Our coverage from the 2018 Conference on Retroviruses and Opportunistic Infections (CROI) in Boston wrapped up yesterday with two interviews with Federal HIV leaders who shared perspectives about the science coming out of the conference and its implications for HIV prevention, care, and treatment.
NIH's Dr. Carl Dieffenbach Discussed Drug-Drug Interactions, Organ Transplants, and Between PWLH
We heard from Dr. Carl Dieffenbach, Director of the Division of AIDS at NIH's National Institute of Allergy and Infectious Diseases (NIAID), and his colleague Anne Rancourt about some of the key research findings presented that day, including:
Drug-drug interactions between contraceptive rings and antiretrovirals (ARVs) -- A study presented at CROI found drug-drug interactions between contraceptive hormones delivered by a vaginal ring and the drug efavirenz, an ARV commonly used in HIV treatment. These results are from a pharmacology study, meaning subjects took the drug and researchers took careful measurements of drug levels in the blood stream. Researchers found that efavirenz caused an 80% decrease in the level of the active contraceptive in the blood stream of women living with HIV. Read the study abstract and view the presentation. Carl and Anne also discussed the importance of studies of drug-drug interactions given that people living with HIV are often on other medications. So such studies examine whether different commonly used drugs interact with HIV treatment by changing the levels of the ARV or other drug in ways that could inhibit effectiveness or cause safety problems. Dr. Dieffenbach also noted that NIH is funding investigations to test a two-in-one product for HIV-negative women that can deliver both HIV prevention and contraception. Examining potential drug-drug interactions are an important part of these early phase studies for multi-purpose prevention technologies.

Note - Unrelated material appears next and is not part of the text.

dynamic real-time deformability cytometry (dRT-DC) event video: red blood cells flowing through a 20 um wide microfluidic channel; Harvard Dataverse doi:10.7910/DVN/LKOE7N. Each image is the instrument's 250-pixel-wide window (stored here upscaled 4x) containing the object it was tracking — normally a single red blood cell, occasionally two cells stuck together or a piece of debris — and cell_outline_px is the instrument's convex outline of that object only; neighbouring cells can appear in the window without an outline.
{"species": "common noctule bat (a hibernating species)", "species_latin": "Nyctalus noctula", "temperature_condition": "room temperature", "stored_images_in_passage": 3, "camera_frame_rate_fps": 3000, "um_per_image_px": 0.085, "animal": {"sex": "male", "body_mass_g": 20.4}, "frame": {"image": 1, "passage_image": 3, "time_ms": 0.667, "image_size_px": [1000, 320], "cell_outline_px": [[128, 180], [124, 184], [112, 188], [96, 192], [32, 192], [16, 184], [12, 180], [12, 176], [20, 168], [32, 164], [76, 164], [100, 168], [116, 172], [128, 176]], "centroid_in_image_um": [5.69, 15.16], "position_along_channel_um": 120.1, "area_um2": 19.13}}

Organ transplants from donors with HIV or HCV -- Another presentation at CROI reviewed encouraging results of organ transplants from HIV-positive donors to HIV-positive recipients, which is now allowed under research conditions as a result of the 2013 HIV Organ Policy Equity (HOPE) Act. Dr. Dieffenbach observed that end-stage liver and kidney disease are slightly more prevalent among people living with HIV than among the population as a whole and that waiting lists for donated organs are much larger than the available organs. According to the CROI presentation by Dr. Christine Durand of Johns Hopkins University, there are now 24 transplant centers across the U.S. with active HOPE Act research protocols; all are comparing outcomes among those with HIV-positive and HIV-negative donor organs. Across the country, 286 patients living with HIV have consented to receive an HIV-positive donor organ, and there have been 77 transplants from 22 donors. Dr. Durand also shared findings from an initial study at Hopkins of the use of organs from hepatitis C virus-infected donors for HCV-uninfected transplant candidates. In that study, the transplant team used the direct-acting antiviral agents used to treat HCV as both pre- and post-transplant prophylaxis to prevent infection in the organ recipient. At one year post-transplant, all 10 patients who underwent this process remain HCV-free. Both studies suggest innovative strategies that may be used to expand the organ donor pool. Read the presentation abstract, watch the presentation video on the CROI website.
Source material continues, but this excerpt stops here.